A few minutes ago I was returning home from dropping off my daughter and two of her friends at the home of another friend. They were planning a night of fun watching videos and whatever else four teenage girls do to stay up to the wee hours of the morning. Maybe they will go to separate rooms and text one another.
Their night of fun is to be followed by a day of fun. They are going shopping at one of the largest malls on the east coast. Personally, I would just as soon take a trip to the dentist as visit a busy mega-mall on a Saturday this close to Christmas. But, my daughter assures me that the madness is part of the fun. Does anyone understand this?
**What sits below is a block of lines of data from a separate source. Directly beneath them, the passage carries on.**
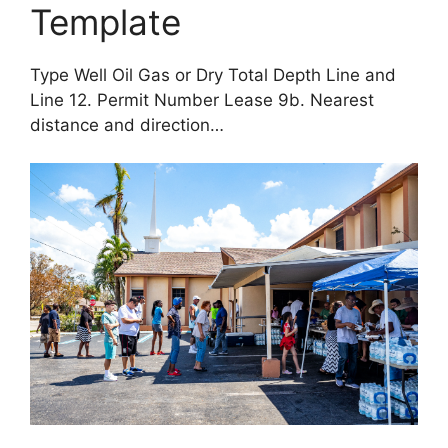
Template
Type Well Oil Gas or Dry Total Depth Line and
Line 12. Permit Number Lease 9b. Nearest
distance and direction…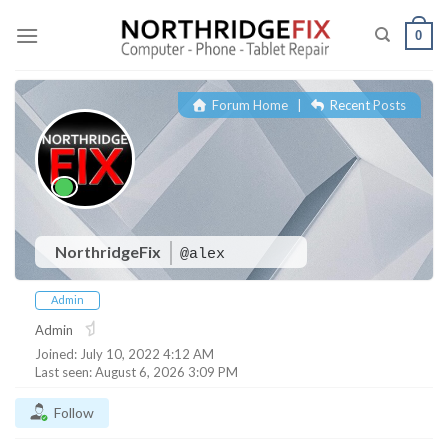
Skip
to
0
content
Forum Home
|
Recent Posts
NorthridgeFix
@alex
Admin
Admin
Joined: July 10, 2022 4:12 AM
Last seen: August 6, 2026 3:09 PM
Follow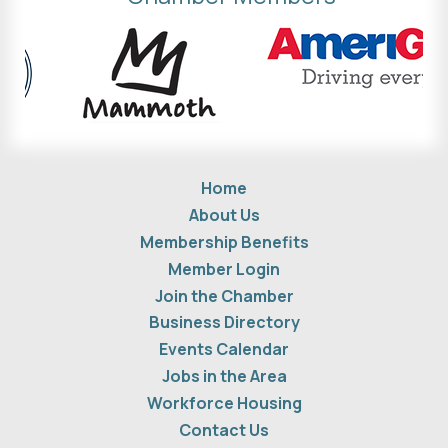
Home
About Us
Membership Benefits
Member Login
Join the Chamber
Business Directory
Events Calendar
Jobs in the Area
Workforce Housing
Contact Us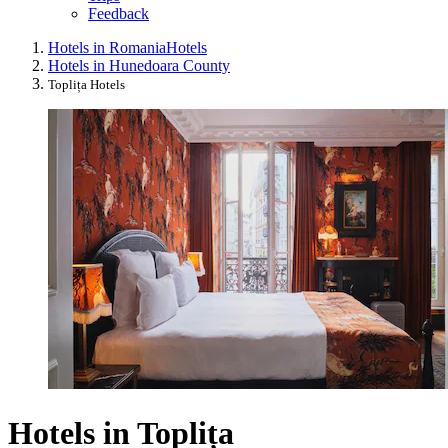
Feedback
Hotels in Romania
Hotels
Hotels in Hunedoara County
Toplița Hotels
Hotels in Toplița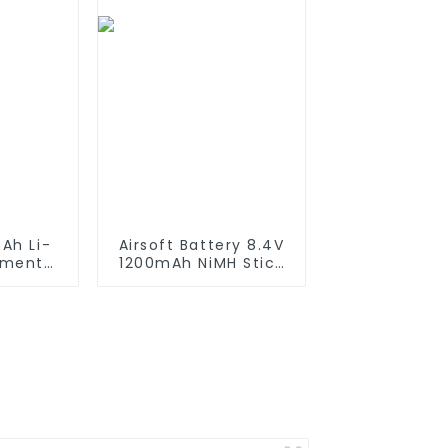
Lamps
Ah Li-
Airsoft Battery 8.4V
ement
1200mAh NiMH Stick
iRobot
Battery High
550 580
Performance Stick
650 700
Style Batteries with
0 800
Mini Tamiya
es which
Connector,
tteries
Replacement Battery
for Airsoft AEG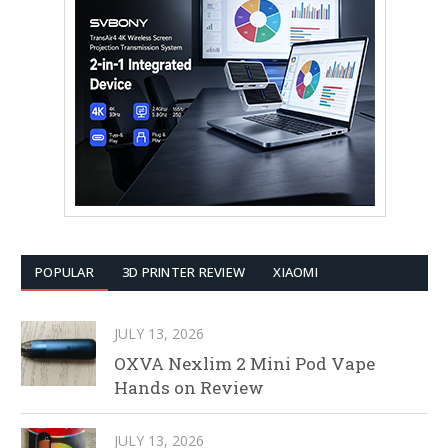
POPULAR
3D PRINTER REVIEW
XIAOMI
JULY 13, 2026
OXVA Nexlim 2 Mini Pod Vape
Hands on Review
JULY 13, 2026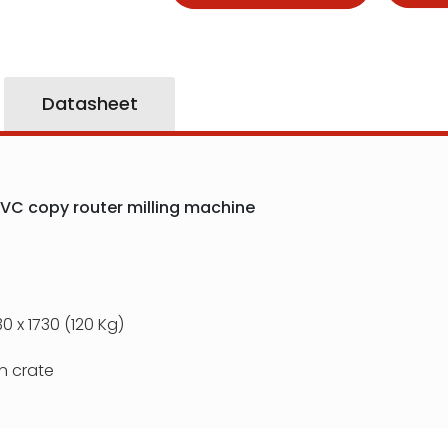
Datasheet
VC copy router milling machine
0 x 1730 (120 Kg)
 crate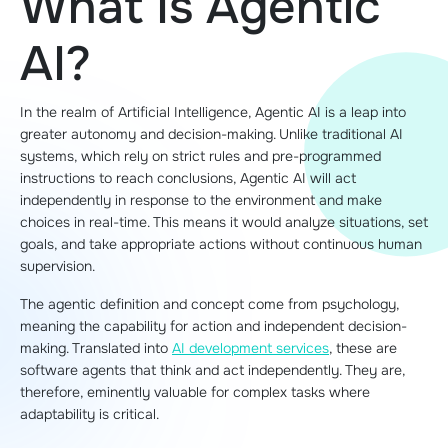
What Is Agentic
AI?
In the realm of Artificial Intelligence, Agentic AI is a leap into
greater autonomy and decision-making. Unlike traditional AI
systems, which rely on strict rules and pre-programmed
instructions to reach conclusions, Agentic AI will act
independently in response to the environment and make
choices in real-time. This means it would analyze situations, set
goals, and take appropriate actions without continuous human
supervision.
The agentic definition and concept come from psychology,
meaning the capability for action and independent decision-
making. Translated into
AI development services
, these are
software agents that think and act independently. They are,
therefore, eminently valuable for complex tasks where
adaptability is critical.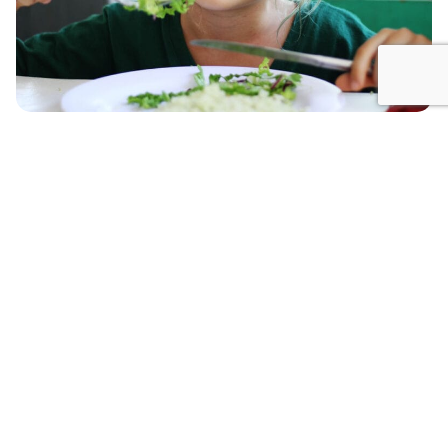
In the Futuro Verde lunchroom we prepare delicious
and nutritious dishes using the freshest vegetables
of the area, organic chicken and Bahia Tambor fish.
For breakfast, we serve fruits, omelets, eggs, toast,
bananas, yogurt, fresh cheese, sour cream, as well
as other foods. Every day we offer a varied menu for
lunch, with vegetarian, vegan, and gluten and dairy
free options for students with these preferences or
health requirements. Our goal is to provide a
lunchroom where children experience new flavors
and maintain a healthy and balanced diet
Well, back to the point. I was driving along one of the many dark, tree-lined, winding roads near our home. As I motored along, I remembered a tragedy that occurred on this section of road a few years ago. Every time I pass this way I remember this event.
You see, a husband and wife rounded one of the curves traveling about 50 miles per hour. They were in a full sized Chevrolet pickup. A large buck attempted to cross the road in front of them. As they approached, he leapt into the air in a futile effort to escape the inevitable. He didn’t make it. He did jump high enough that the hood of the vehicle clipped his legs. This caused his body to be hurled towards the passenger side of the windshield. The impact was of sufficient force that the deer came to rest inside the cab of the pickup. Tragically, two of the buck’s antler points penetrated the female passenger’s chest. She died within minutes of the collision.
Remembering this tragedy set me to thinking about the recent death of James Kim in Oregon. So many things converged to produce this tragedy. Having lived for several years in the foothills of Colorado’s Rocky Mountains, I know first-hand how easily and quickly one can get into serious trouble in this sort of environment.
Earlier today I read something that really tore at my heart. Most major news outlets are reporting that the Kim’s journey towards tragedy was partially attributable to the fact that vandals had cut the lock and opened the gate on a Bureau of Land Management road that was closed on November 1st. Why would someone do such a thing? Who knows? But, the fact that it was done plays a major role in this tragedy.
This prompted me to wonder how often it is that the flagrant disrespect of civil and moral guidelines on the part of one individual indirectly produces tragic results in the lives of others. As I was thinking about this, my journey towards home took me down a much-less-highly traveled road, a tree-lined lane about one half mile in length that consists of one hill after of another. This is one of the most heavily deer populated areas around.
I’m traveling near the speed limit of 40 miles per hour, when a car with cold-blue and blindingly bright headlights races up behind me. I see the front end dip when the driver applies the brakes. But he doesn’t want to slow down. He makes this known by slowing a bit and then racing up behind me several times. I reach up and adjust my rear view mirror, determined to hold my ground.
Then it occurs to me that because the person behind me is bent on pushing the envelop—ignoring the laws of the land and apparently oblivious to or unconcerned about the dangers his actions are causing—I’ve gone almost the full length of this dangerous stretch of road without paying a bit of attention to what is in front of me.
After persistently trying to get me to speed up to no avail, the driver turned into his development about a block before my next turn. My thoughts then returned to two fatherless children and a recently widowed young mother in Oregon. May God be with them. May God be with all of us that we will spend a bit more time thinking before acting. May God help all of us to live more respectfully of one another and the governing principles that protect us from harm and from harming one another.